◆ Data records
--- --- ---
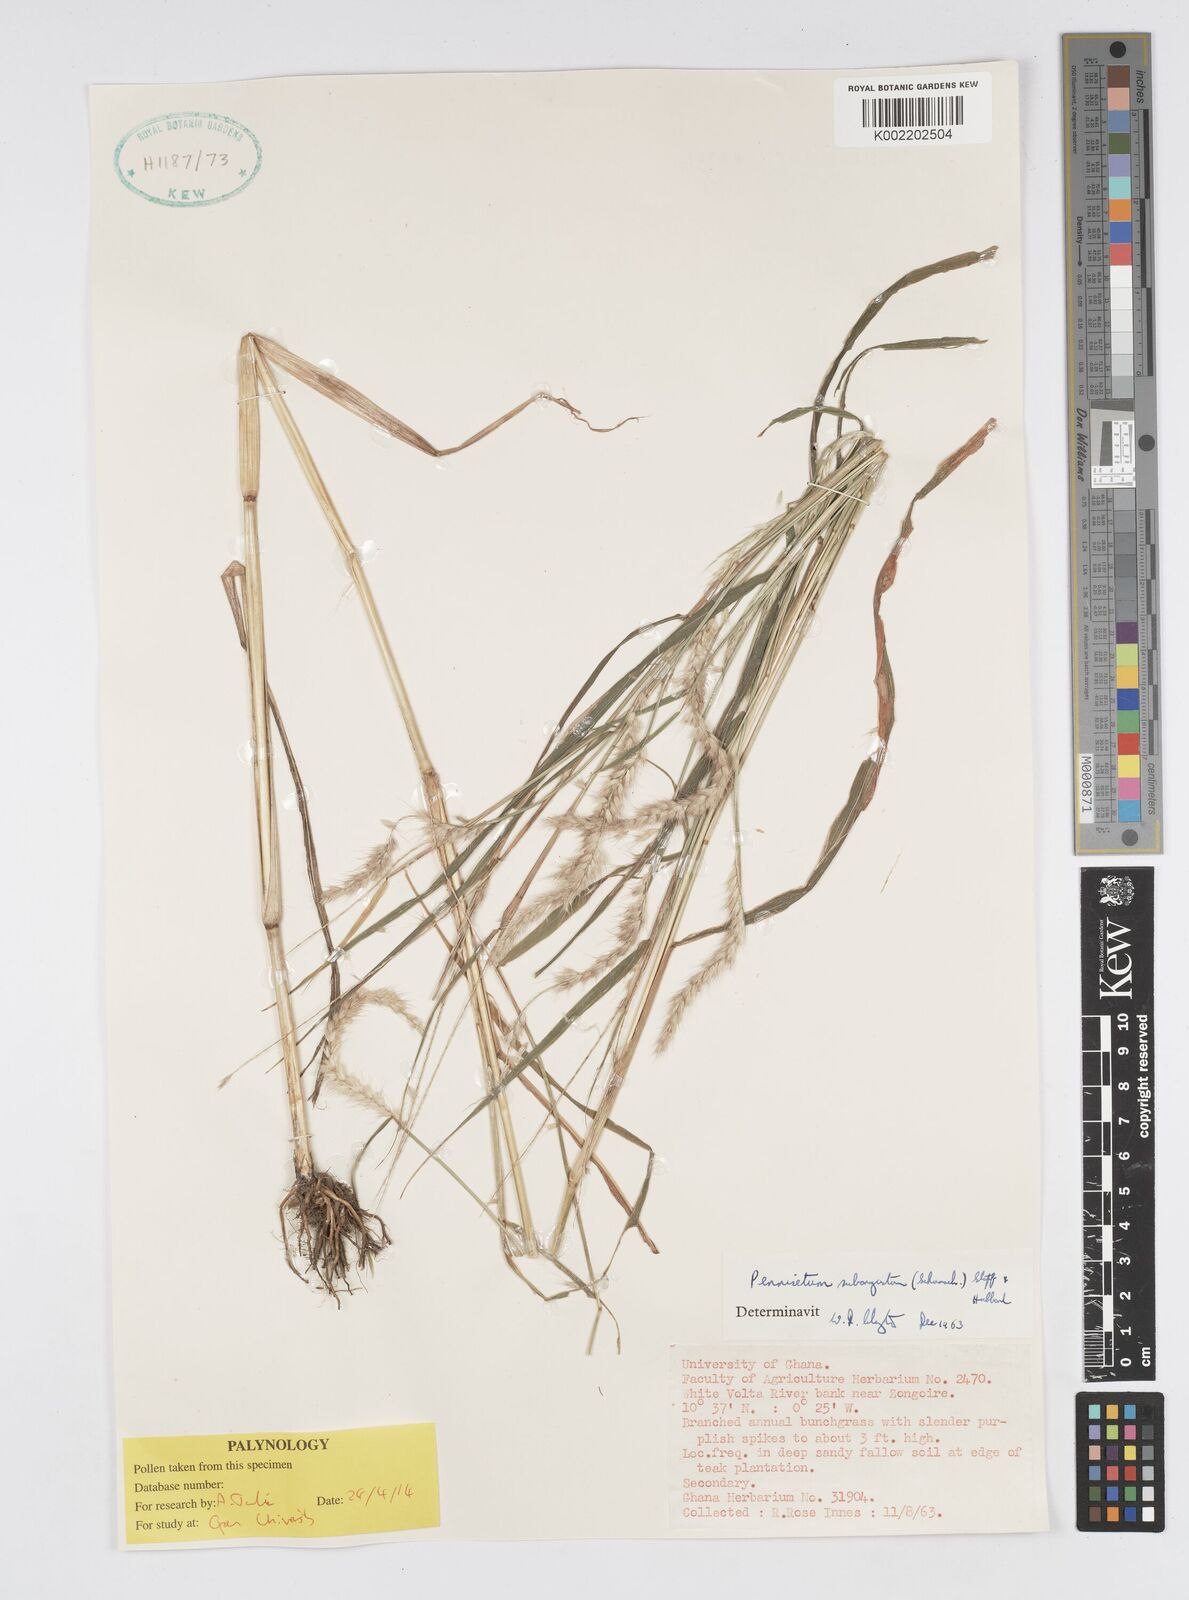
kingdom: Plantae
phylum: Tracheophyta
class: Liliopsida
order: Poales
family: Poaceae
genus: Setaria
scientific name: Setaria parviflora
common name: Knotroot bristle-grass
--- --- ---
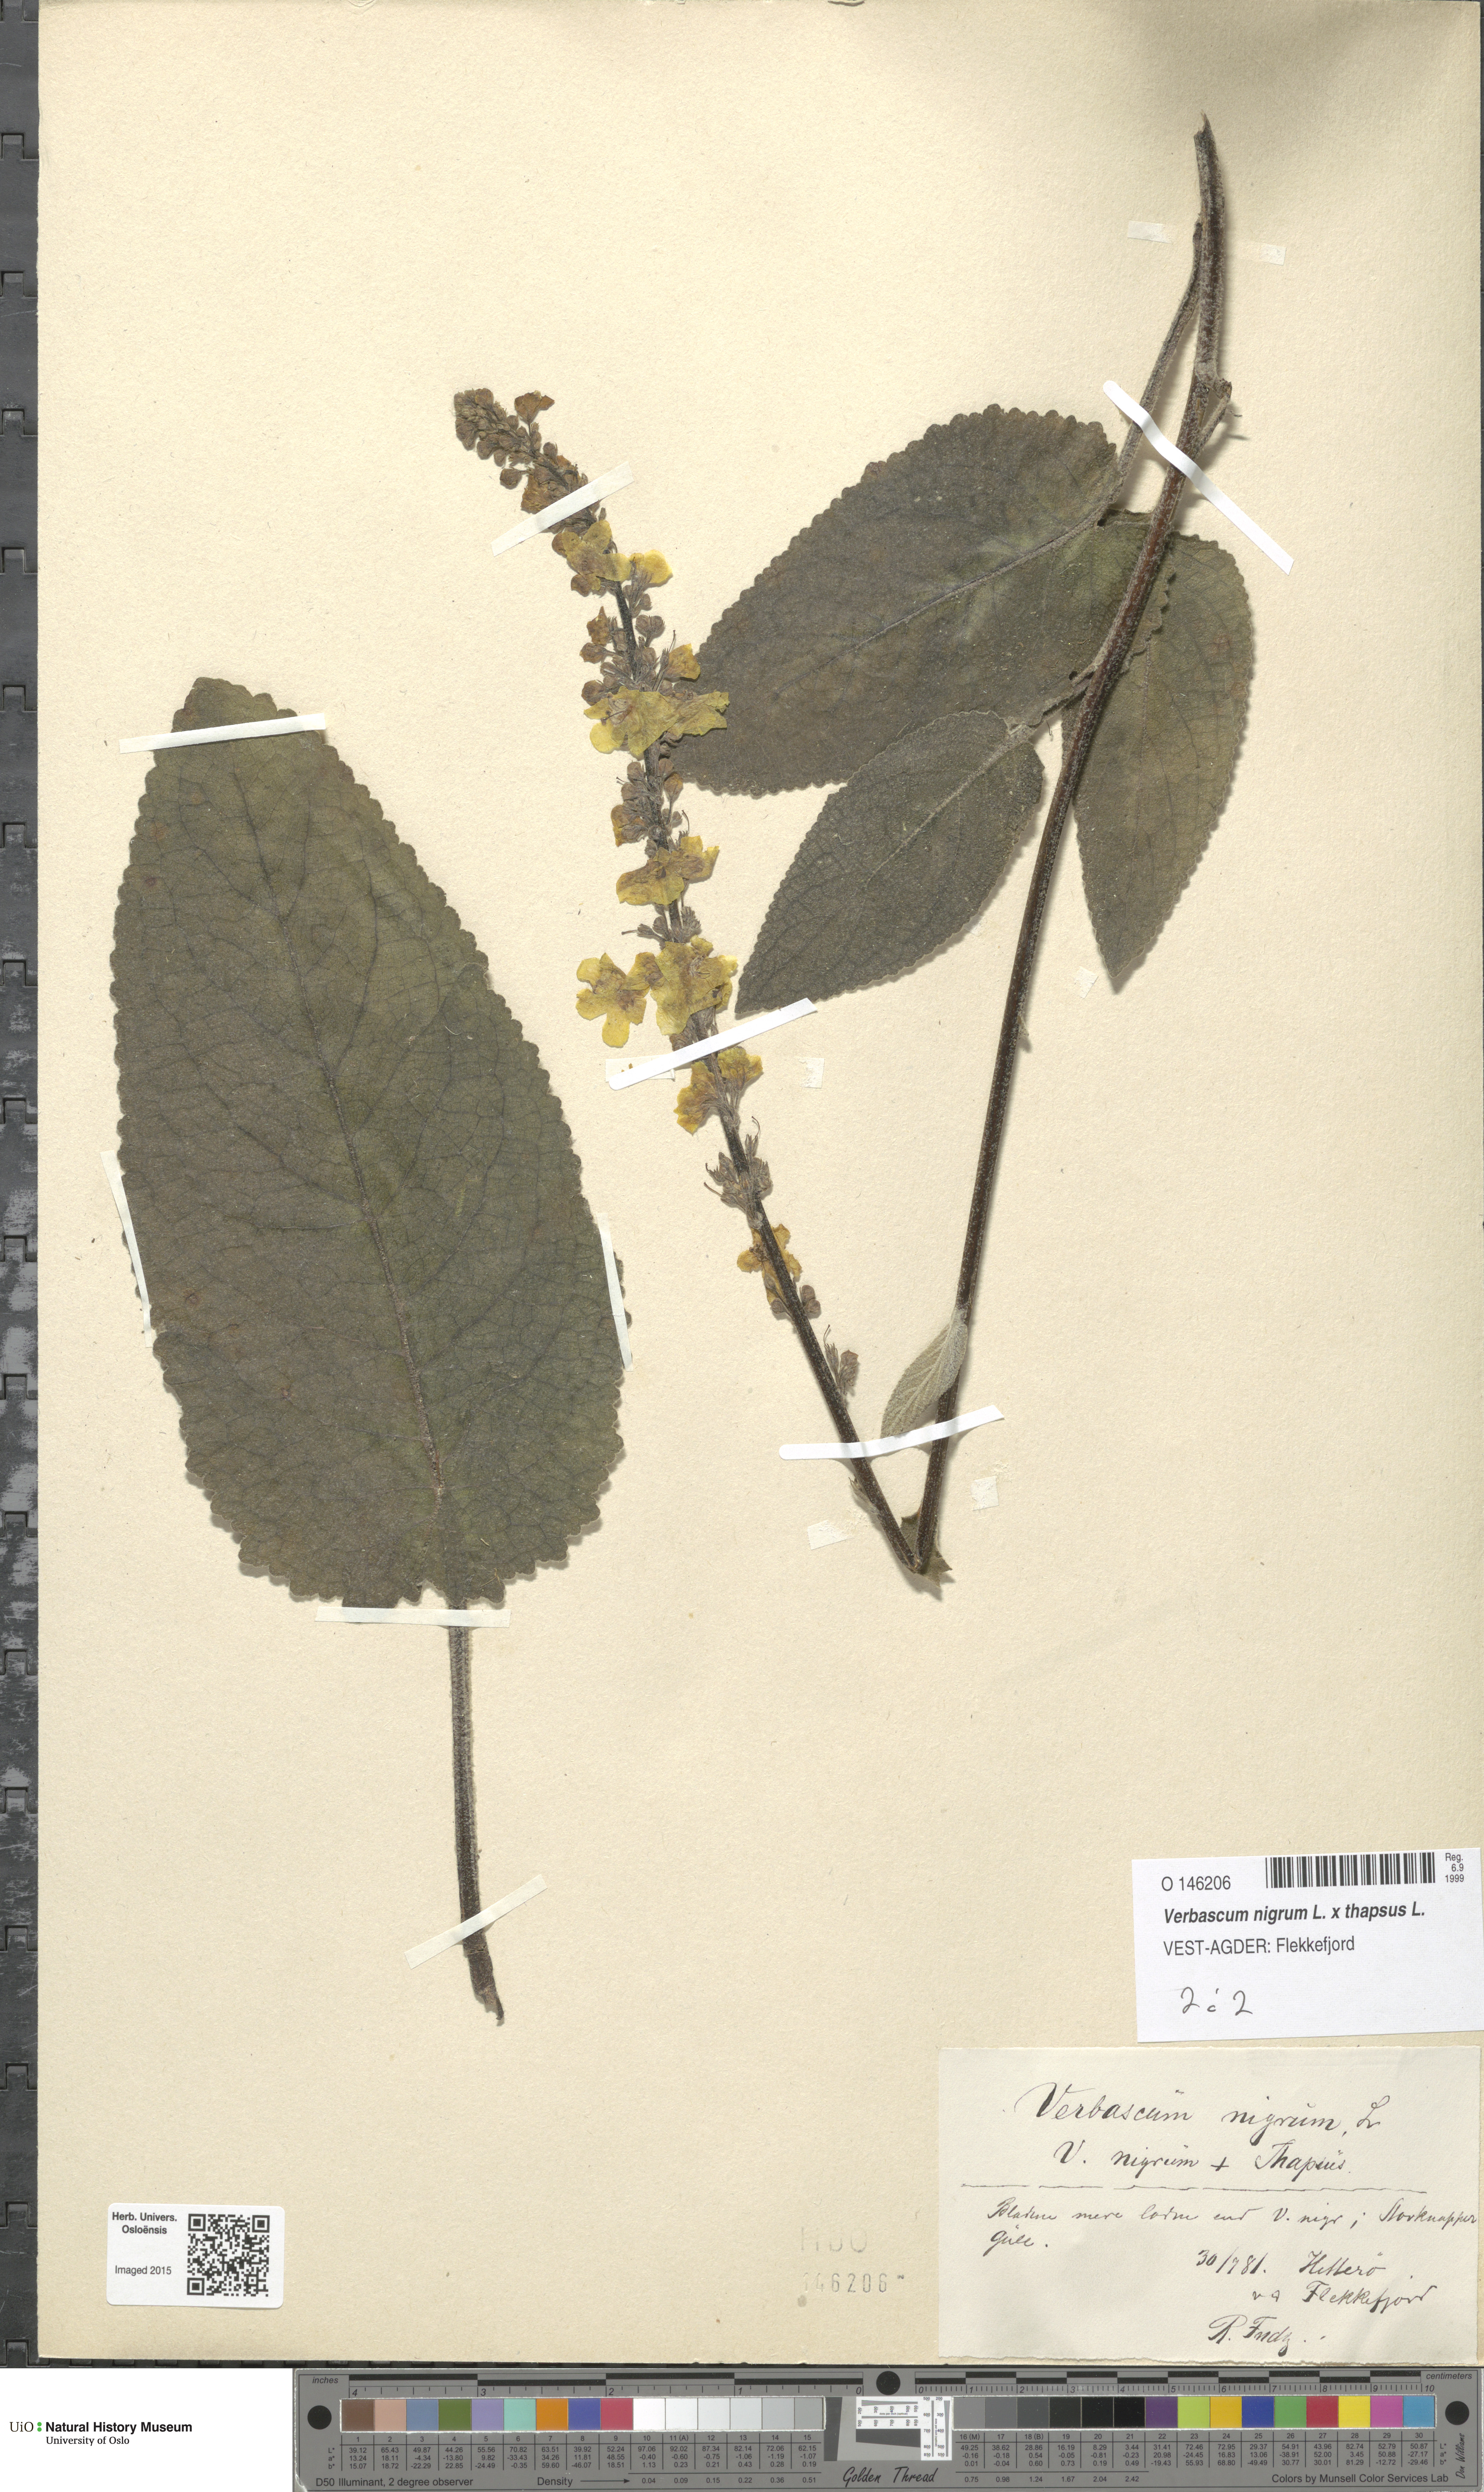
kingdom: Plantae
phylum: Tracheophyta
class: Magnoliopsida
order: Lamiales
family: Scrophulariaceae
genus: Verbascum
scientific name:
--- --- ---
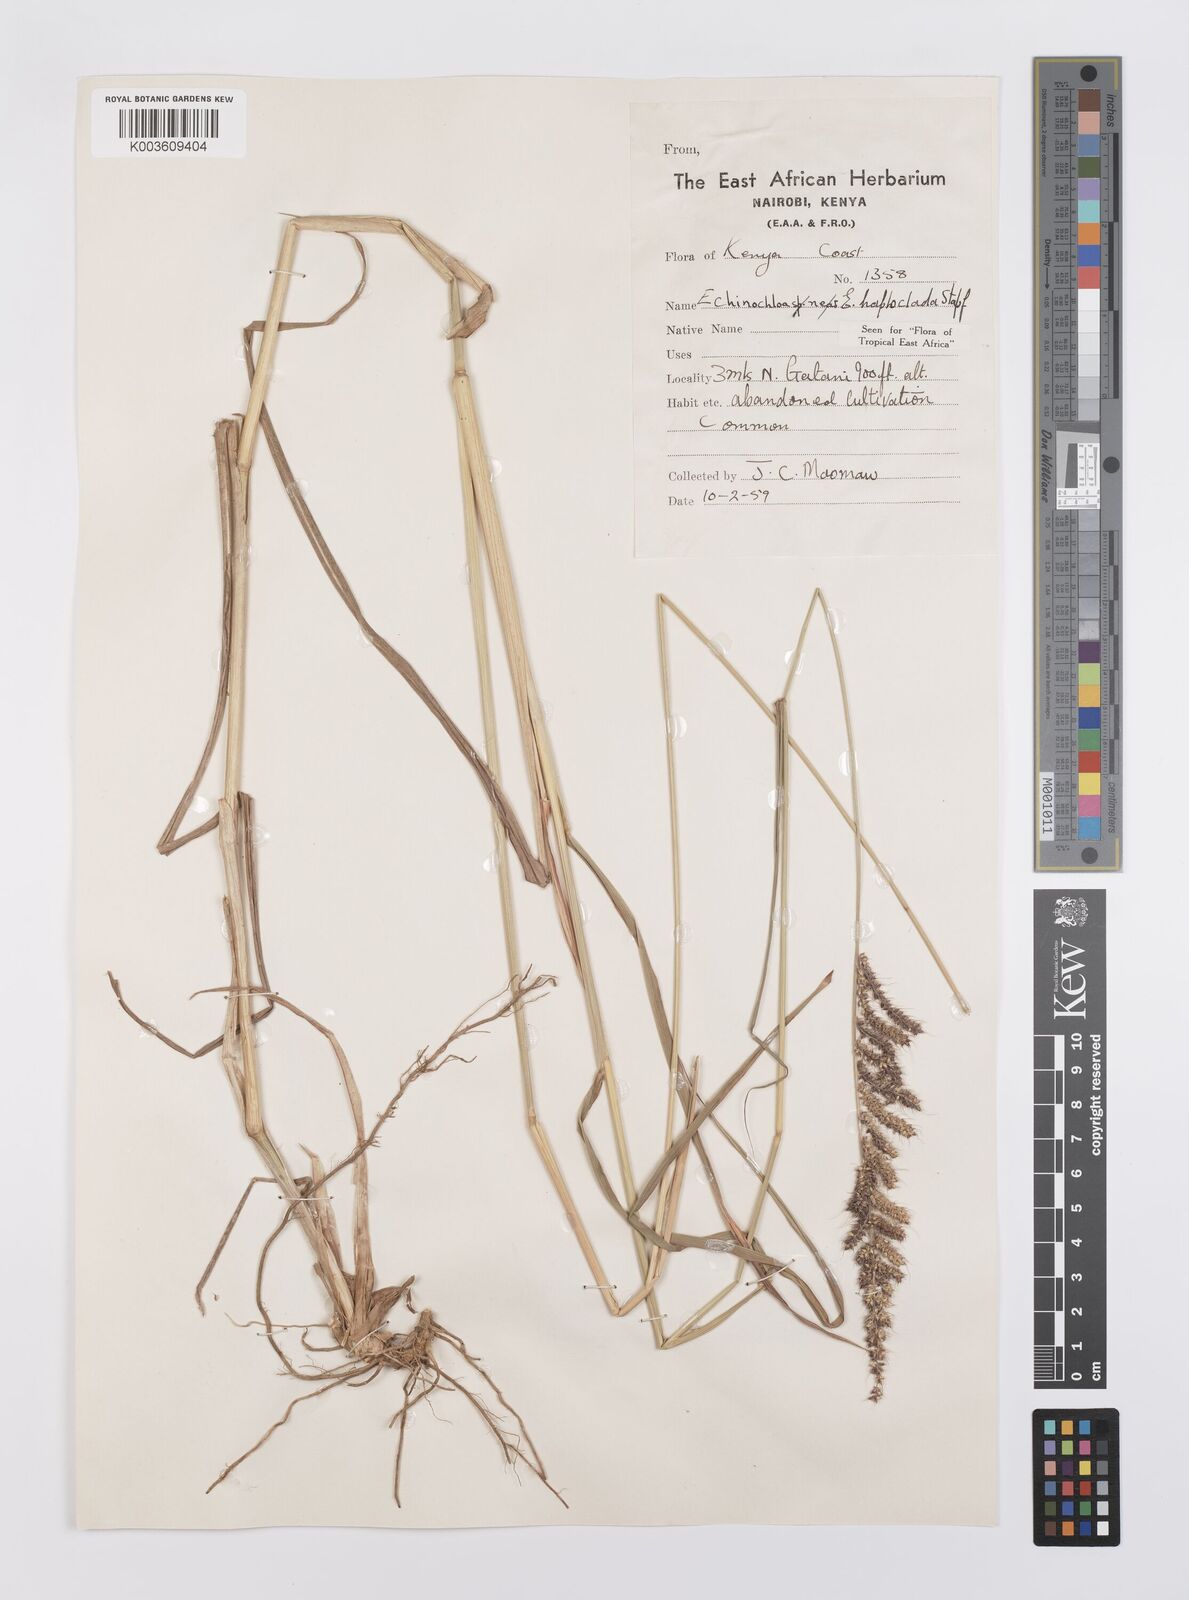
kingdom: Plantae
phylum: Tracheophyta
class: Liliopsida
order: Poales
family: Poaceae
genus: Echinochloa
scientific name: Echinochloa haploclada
--- --- ---
◆ Task prompt
Gather every line of the records that contains the string "scientific", counting only matches in the same case.

◆ Full response
scientific name: Setaria parviflora
scientific name:
scientific name: Echinochloa haploclada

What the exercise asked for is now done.